** start Data section **

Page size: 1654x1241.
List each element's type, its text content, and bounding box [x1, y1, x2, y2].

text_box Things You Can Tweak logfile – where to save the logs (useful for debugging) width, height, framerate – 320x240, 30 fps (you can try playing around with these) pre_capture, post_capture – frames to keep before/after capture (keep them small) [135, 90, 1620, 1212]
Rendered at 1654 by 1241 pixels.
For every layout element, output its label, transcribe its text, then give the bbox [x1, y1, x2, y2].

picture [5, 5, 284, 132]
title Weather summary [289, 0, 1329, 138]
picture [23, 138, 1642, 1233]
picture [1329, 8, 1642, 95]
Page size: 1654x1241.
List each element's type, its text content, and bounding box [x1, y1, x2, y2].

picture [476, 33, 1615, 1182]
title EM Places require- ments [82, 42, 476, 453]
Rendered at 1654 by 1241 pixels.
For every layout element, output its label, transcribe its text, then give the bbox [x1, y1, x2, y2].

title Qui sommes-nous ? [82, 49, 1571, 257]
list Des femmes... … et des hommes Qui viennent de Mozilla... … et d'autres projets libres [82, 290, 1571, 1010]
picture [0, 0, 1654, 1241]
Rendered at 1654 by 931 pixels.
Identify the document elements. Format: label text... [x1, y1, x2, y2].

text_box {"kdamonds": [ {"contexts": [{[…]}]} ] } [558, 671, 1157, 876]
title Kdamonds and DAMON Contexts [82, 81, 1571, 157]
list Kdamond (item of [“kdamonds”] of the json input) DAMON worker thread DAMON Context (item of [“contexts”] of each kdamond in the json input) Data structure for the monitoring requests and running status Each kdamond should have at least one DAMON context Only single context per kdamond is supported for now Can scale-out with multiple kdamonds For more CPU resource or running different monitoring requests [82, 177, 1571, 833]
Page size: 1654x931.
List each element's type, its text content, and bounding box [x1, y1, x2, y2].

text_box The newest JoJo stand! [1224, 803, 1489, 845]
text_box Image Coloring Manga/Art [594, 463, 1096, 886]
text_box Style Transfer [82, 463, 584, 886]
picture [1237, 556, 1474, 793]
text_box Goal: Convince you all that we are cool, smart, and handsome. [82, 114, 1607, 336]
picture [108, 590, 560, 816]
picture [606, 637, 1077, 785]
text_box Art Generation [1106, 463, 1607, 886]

** end Data section **

Written exercise = Reproduce all of the lines above, swapping every "bounding box" for "bounding rectangle" and leaving everything else untouched.

Response to the task =
Page size: 1654x1241.
List each element's type, its text content, and bounding rectangle [x1, y1, x2, y2].

text_box Things You Can Tweak logfile – where to save the logs (useful for debugging) width, height, framerate – 320x240, 30 fps (you can try playing around with these) pre_capture, post_capture – frames to keep before/after capture (keep them small) [135, 90, 1620, 1212]
Rendered at 1654 by 1241 pixels.
For every layout element, output its label, transcribe its text, then give the bbox [x1, y1, x2, y2].

picture [5, 5, 284, 132]
title Weather summary [289, 0, 1329, 138]
picture [23, 138, 1642, 1233]
picture [1329, 8, 1642, 95]
Page size: 1654x1241.
List each element's type, its text content, and bounding rectangle [x1, y1, x2, y2].

picture [476, 33, 1615, 1182]
title EM Places require- ments [82, 42, 476, 453]
Rendered at 1654 by 1241 pixels.
For every layout element, output its label, transcribe its text, then give the bbox [x1, y1, x2, y2].

title Qui sommes-nous ? [82, 49, 1571, 257]
list Des femmes... … et des hommes Qui viennent de Mozilla... … et d'autres projets libres [82, 290, 1571, 1010]
picture [0, 0, 1654, 1241]
Rendered at 1654 by 931 pixels.
Identify the document elements. Format: label text... [x1, y1, x2, y2].

text_box {"kdamonds": [ {"contexts": [{[…]}]} ] } [558, 671, 1157, 876]
title Kdamonds and DAMON Contexts [82, 81, 1571, 157]
list Kdamond (item of [“kdamonds”] of the json input) DAMON worker thread DAMON Context (item of [“contexts”] of each kdamond in the json input) Data structure for the monitoring requests and running status Each kdamond should have at least one DAMON context Only single context per kdamond is supported for now Can scale-out with multiple kdamonds For more CPU resource or running different monitoring requests [82, 177, 1571, 833]
Page size: 1654x931.
List each element's type, its text content, and bounding rectangle [x1, y1, x2, y2].

text_box The newest JoJo stand! [1224, 803, 1489, 845]
text_box Image Coloring Manga/Art [594, 463, 1096, 886]
text_box Style Transfer [82, 463, 584, 886]
picture [1237, 556, 1474, 793]
text_box Goal: Convince you all that we are cool, smart, and handsome. [82, 114, 1607, 336]
picture [108, 590, 560, 816]
picture [606, 637, 1077, 785]
text_box Art Generation [1106, 463, 1607, 886]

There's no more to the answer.